July 26: A pair of poems

the squirrels in the back yard at winter

At Home

“i did not want to trouble her”

i would not trouble her
with present reality
the look behind her eyes, knowing
that she did not know,
worrying what she’d once again forgotten
that should always have been remembered

i’d said good-bye a month ago,
then left her undisturbed–
living cherished, not alone
in the simple “now”

i could not trouble her,
insert myself…

let her long-feared flaws and failures
drift by unnoticed
to the end of the beginning
of eternal life
together once again with her mother
and her beloved father
those she never, through it all, forgot

Copyright © 2017-07-26, by Elizabeth W. Bennefeld.

 

if I do not remember

if I cannot remember you…
my love, let me go

let me not remember either
all the rest
or, fearful, fret
at what i’ve lost
that leaves me with such
emptiness

losing you
losing the clear, sweet memories of you
i’ve lost everything

let go the empty shell

“if I do not remember”. Copyright © 2017-07-26, by Elizabeth W. Bennefeld.

These poems, although I posted the second one today on my poetry blog, belong together. Remembering is a way, I think, to let go of grief by understanding the loss. In this case, the loss of my parents, this last winter.

SFF Net and grief

Among the losses that I am mourning is the closure of SFF Net, of which I had been a member since 1997, I think. Believe I didn’t get a newsgroup until the next year.  Yesterday I had my first in-person meeting with C., the grief counselor from the local offices of our regional Hospice association. My late mother enjoyed hospice services during the two months that she was in a nursing home, until she died at the middle of November. (Fortunately, the rapid onset dementia protected her from awareness of the national election results.) Our meeting was productive and relaxing. C. is easy to talk to/with/at; she is skilled in keeping conversation going on track, encouraging the general rambling that produces relevant information and genuine emotional responses. And she seems to enjoy my poetry, saying at one point, you’re very good at that—or words to that effect. It was fun to orient her to the members of my immediate family and activities/interactions before any of the children (of which I am the oldest) had left home to attend college.

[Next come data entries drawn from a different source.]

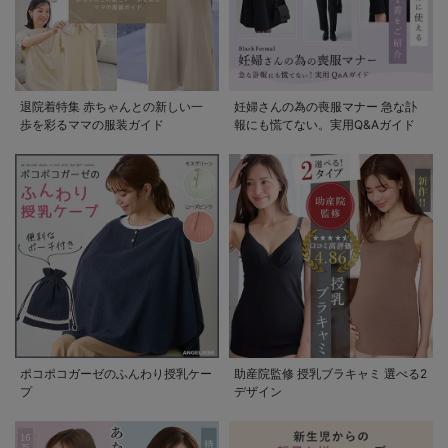
退院着特集 赤ちゃんとの新しい一
妊婦さんの為の喪服マナー 急な訃
歩を彩るママの服装ガイド
報にも慌てない。実用Q&Aガイド
ポコポコガーゼのふんわり授乳ケー
助産院監修 授乳ブラキャミ 選べる2
プ
デザイン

I have purchased the latest edition of Stress Management (2012, 30th Anniversary), completed the life event checklist for the past 12 months (total was over 300, again), and reviewed the muscle relaxation and imaging exercises for relieving physical stress in my original paper copy.

April is, I understand, national poetry month, and I have, against my better judgment, committed myself to writing at least one poem a day for the next thirty days. A group led by a woman who was one of the members off the WritingChat group that I joined during the nineties. We’ll see just how long that lasts.

The new floor is installed in the kitchen, and I have moved out cookbooks to dedicate one set of shelving to holding the everyday pots and pans. The second, four-shelf unit is holding paper plates and bowls, dog paraphernalia, blood pressure kit, &c.  I still need a proper mop and bucket for wet mopping the floor, which is vinyl. May it never overheat!